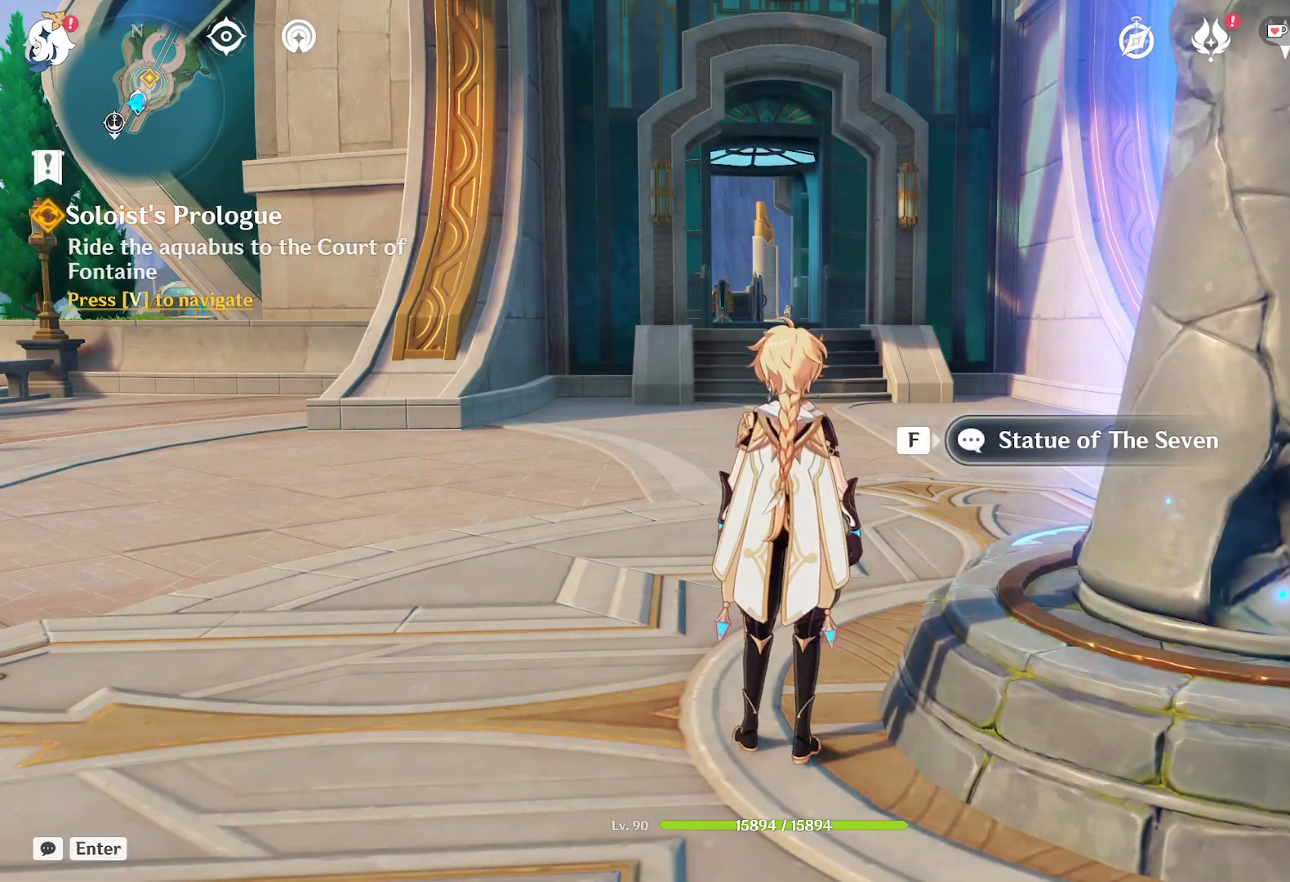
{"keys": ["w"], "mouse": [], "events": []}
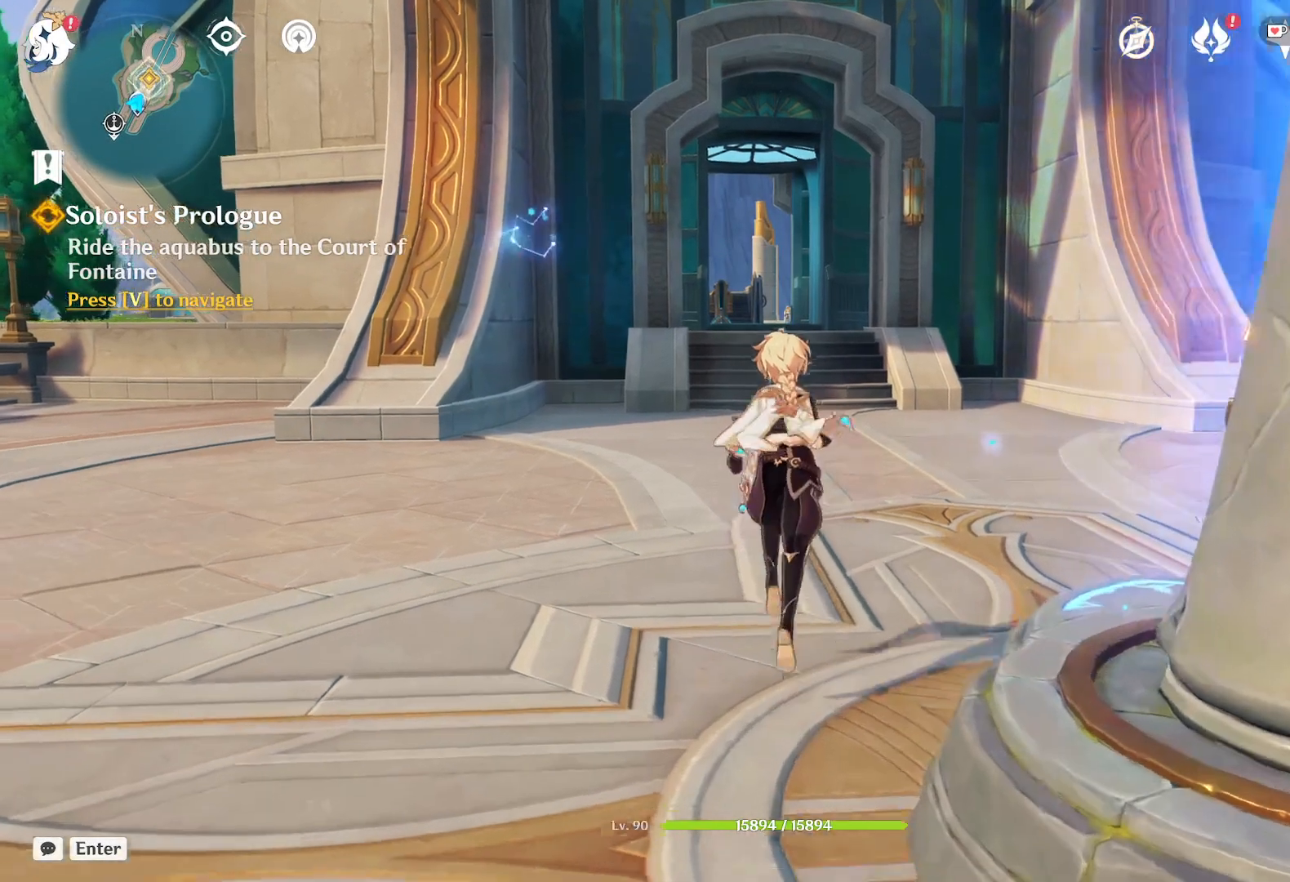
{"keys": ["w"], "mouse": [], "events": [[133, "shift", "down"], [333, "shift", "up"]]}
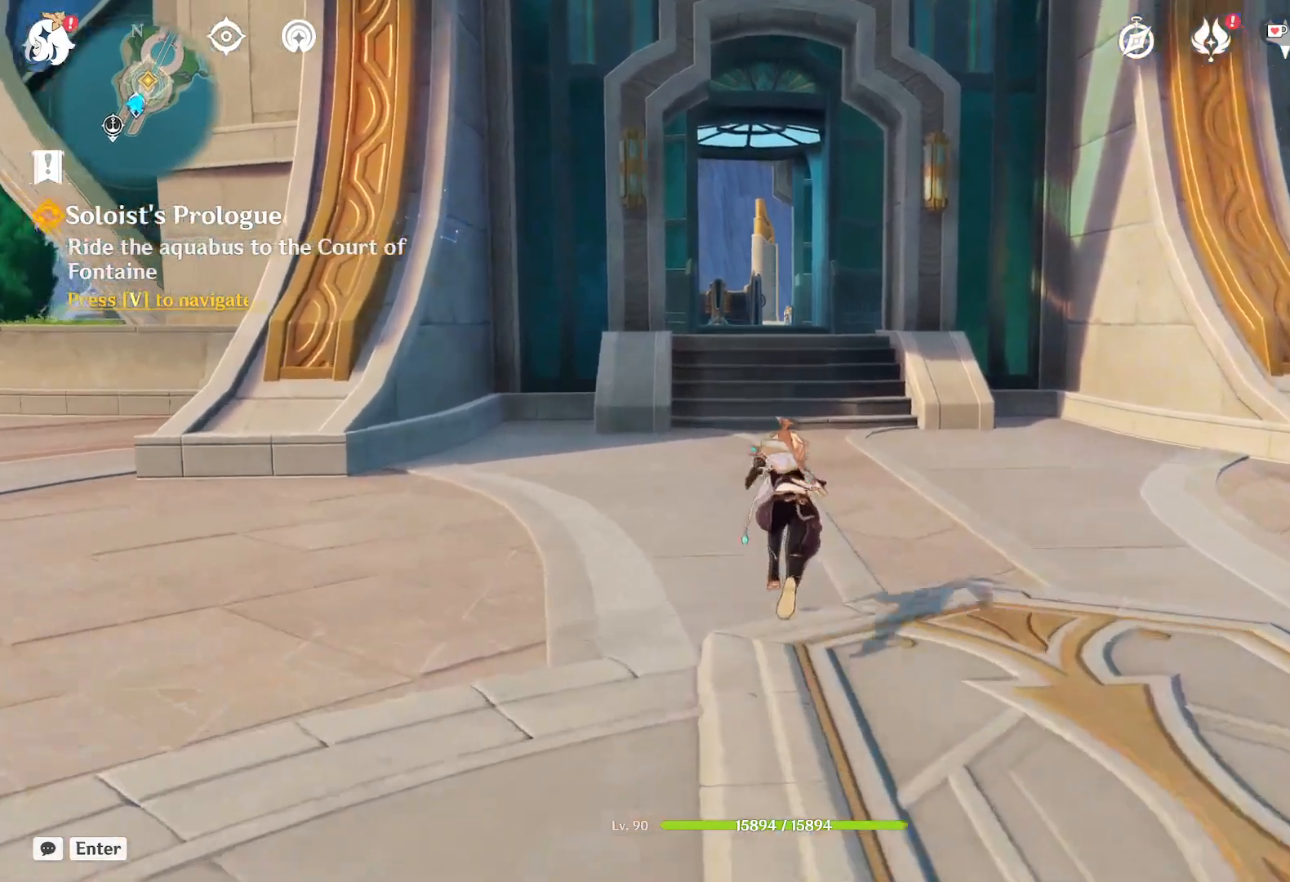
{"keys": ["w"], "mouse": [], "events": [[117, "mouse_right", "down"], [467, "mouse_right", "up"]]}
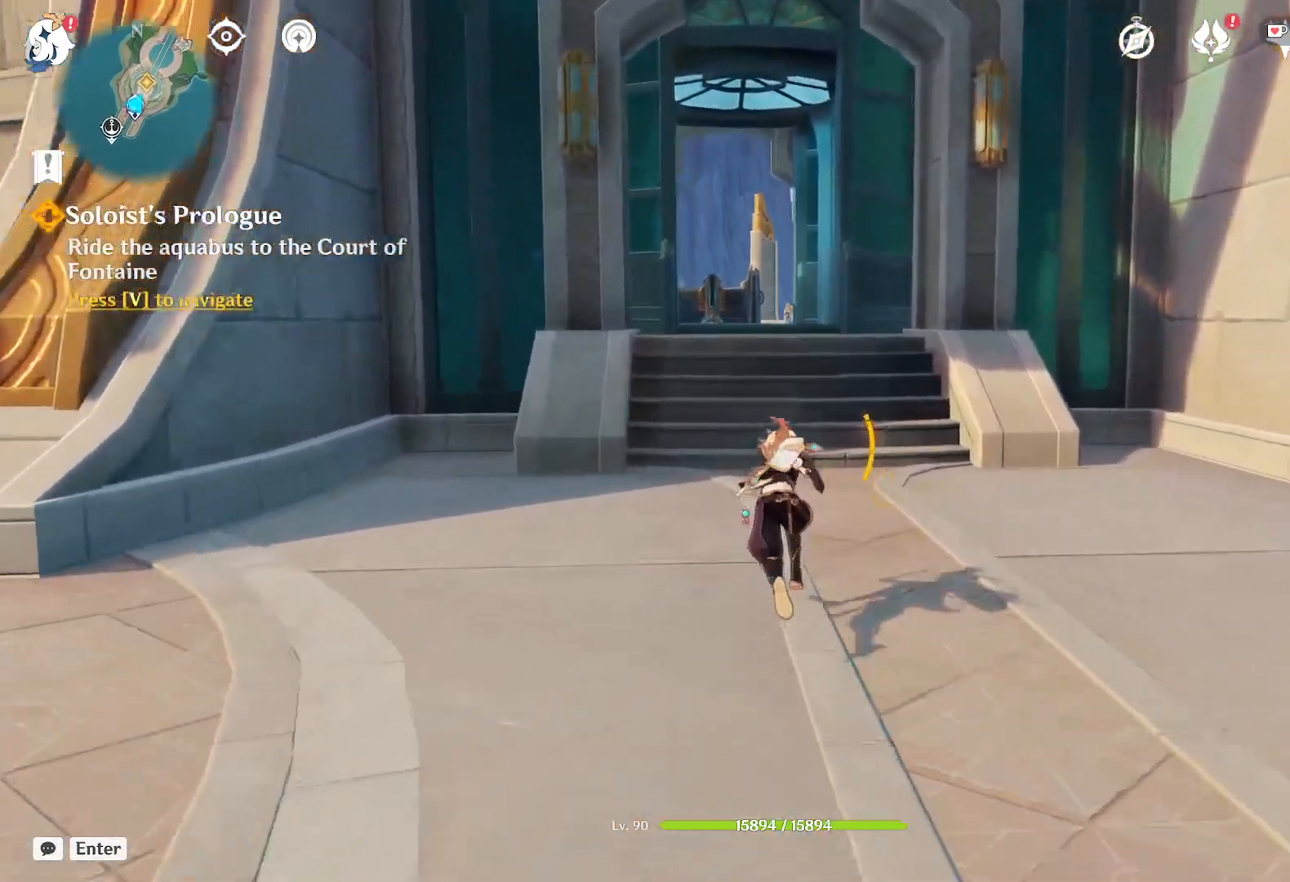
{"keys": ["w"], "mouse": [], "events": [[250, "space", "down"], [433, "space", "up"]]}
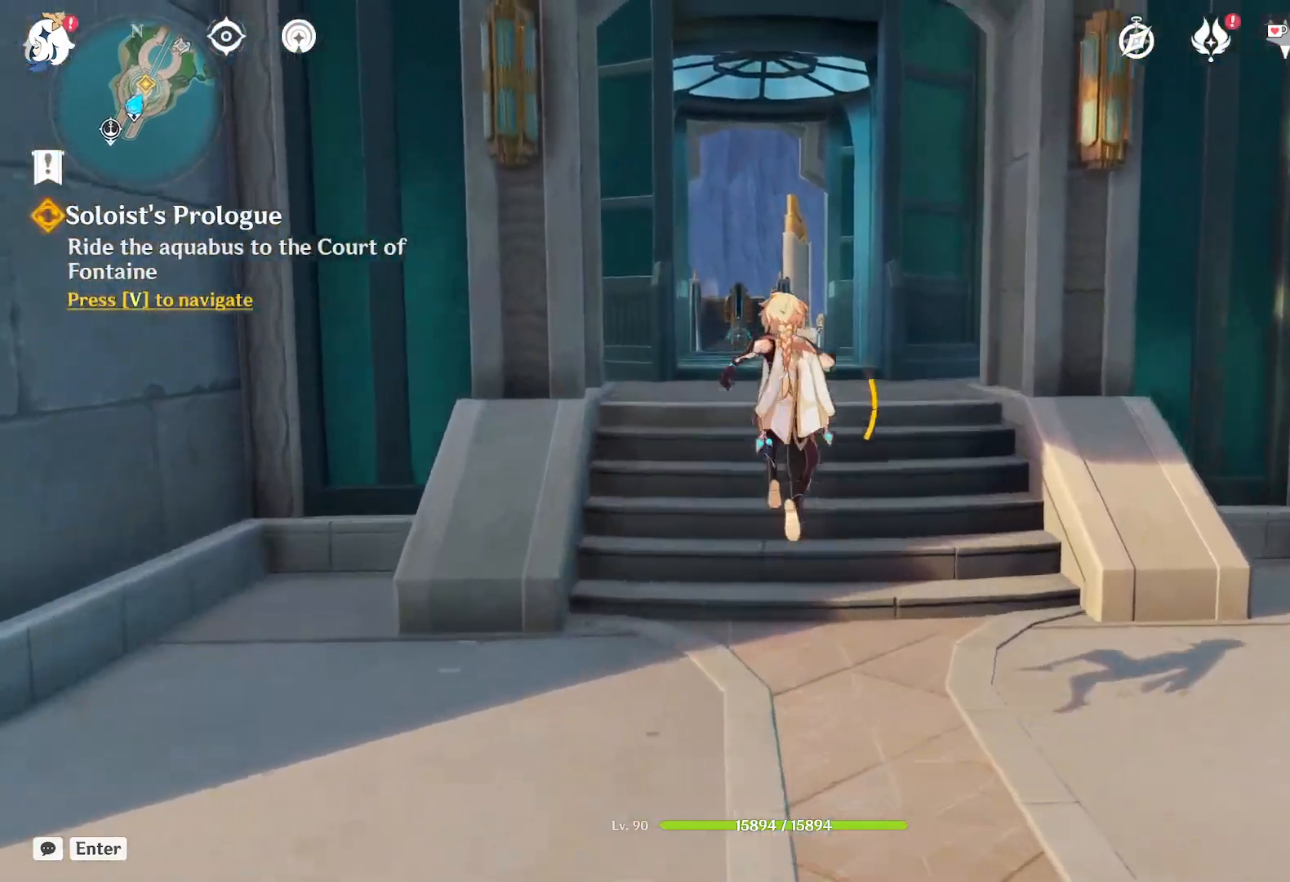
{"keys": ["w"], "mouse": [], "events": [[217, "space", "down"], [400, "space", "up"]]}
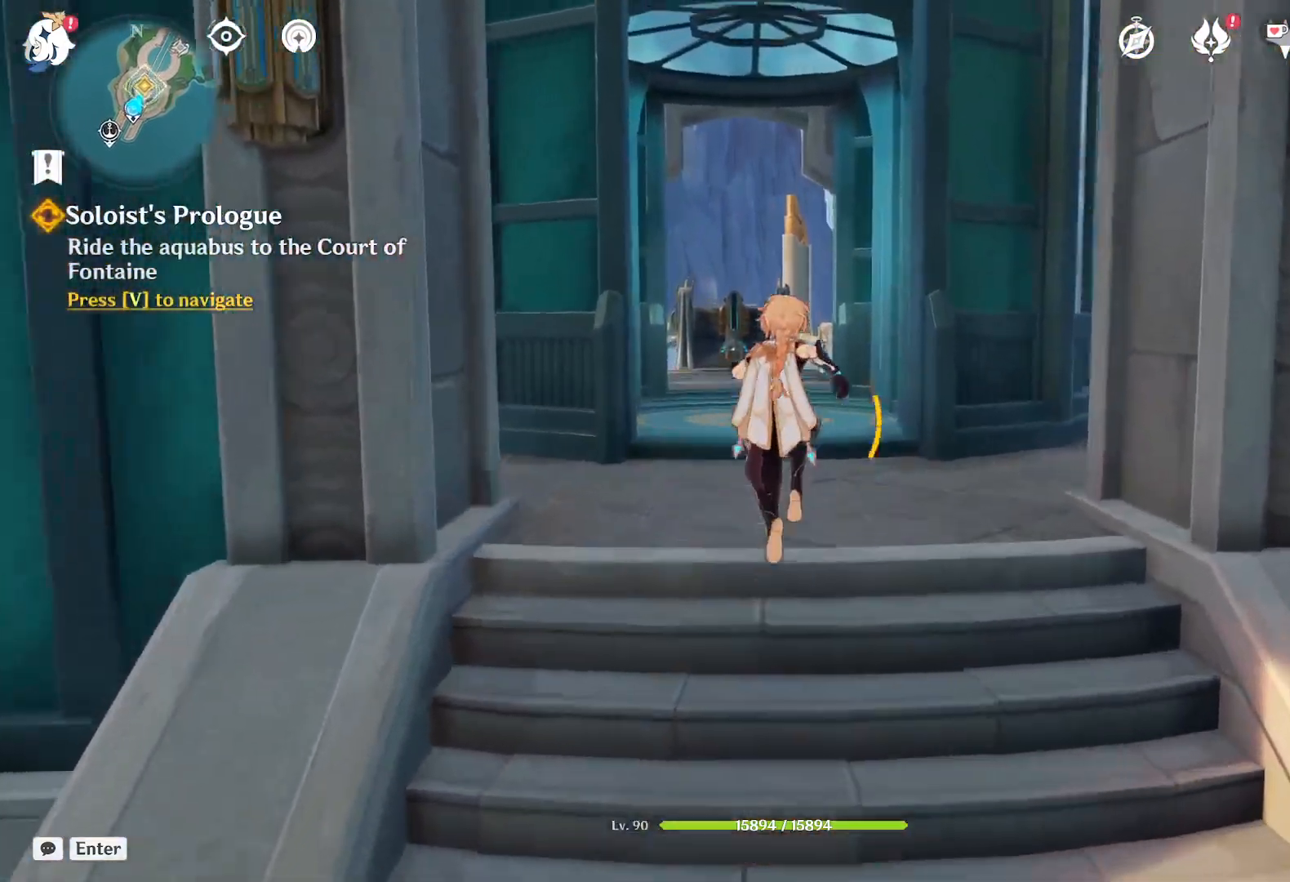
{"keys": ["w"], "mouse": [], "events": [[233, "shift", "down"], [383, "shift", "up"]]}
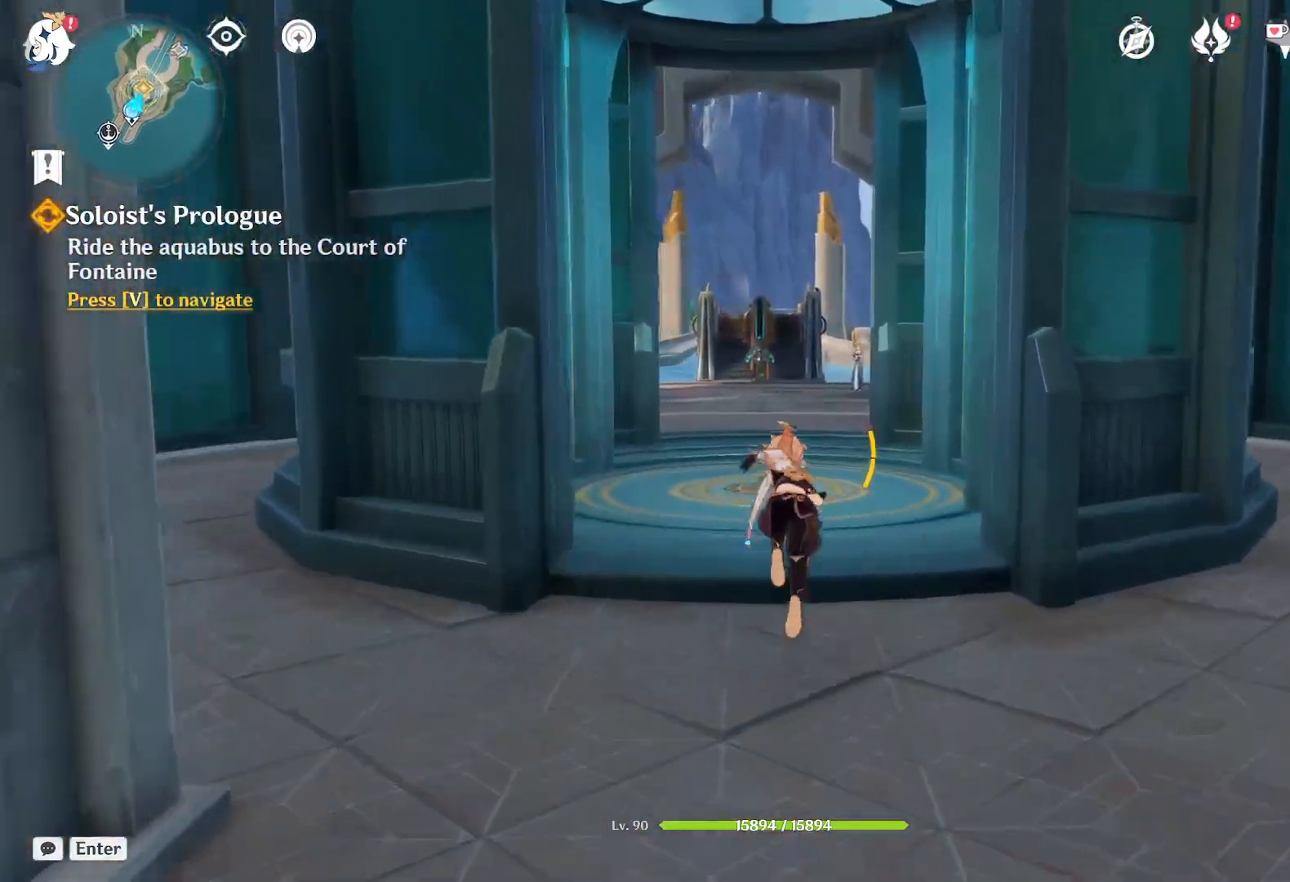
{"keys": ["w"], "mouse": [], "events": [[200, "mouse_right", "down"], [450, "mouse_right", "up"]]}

> **Work to complete**
Drop the pictures and give every line above again exactly.

> **Response to the exercise**
{"keys": ["w"], "mouse": [], "events": []}
{"keys": ["w"], "mouse": [], "events": [[133, "shift", "down"], [333, "shift", "up"]]}
{"keys": ["w"], "mouse": [], "events": [[117, "mouse_right", "down"], [467, "mouse_right", "up"]]}
{"keys": ["w"], "mouse": [], "events": [[250, "space", "down"], [433, "space", "up"]]}
{"keys": ["w"], "mouse": [], "events": [[217, "space", "down"], [400, "space", "up"]]}
{"keys": ["w"], "mouse": [], "events": [[233, "shift", "down"], [383, "shift", "up"]]}
{"keys": ["w"], "mouse": [], "events": [[200, "mouse_right", "down"], [450, "mouse_right", "up"]]}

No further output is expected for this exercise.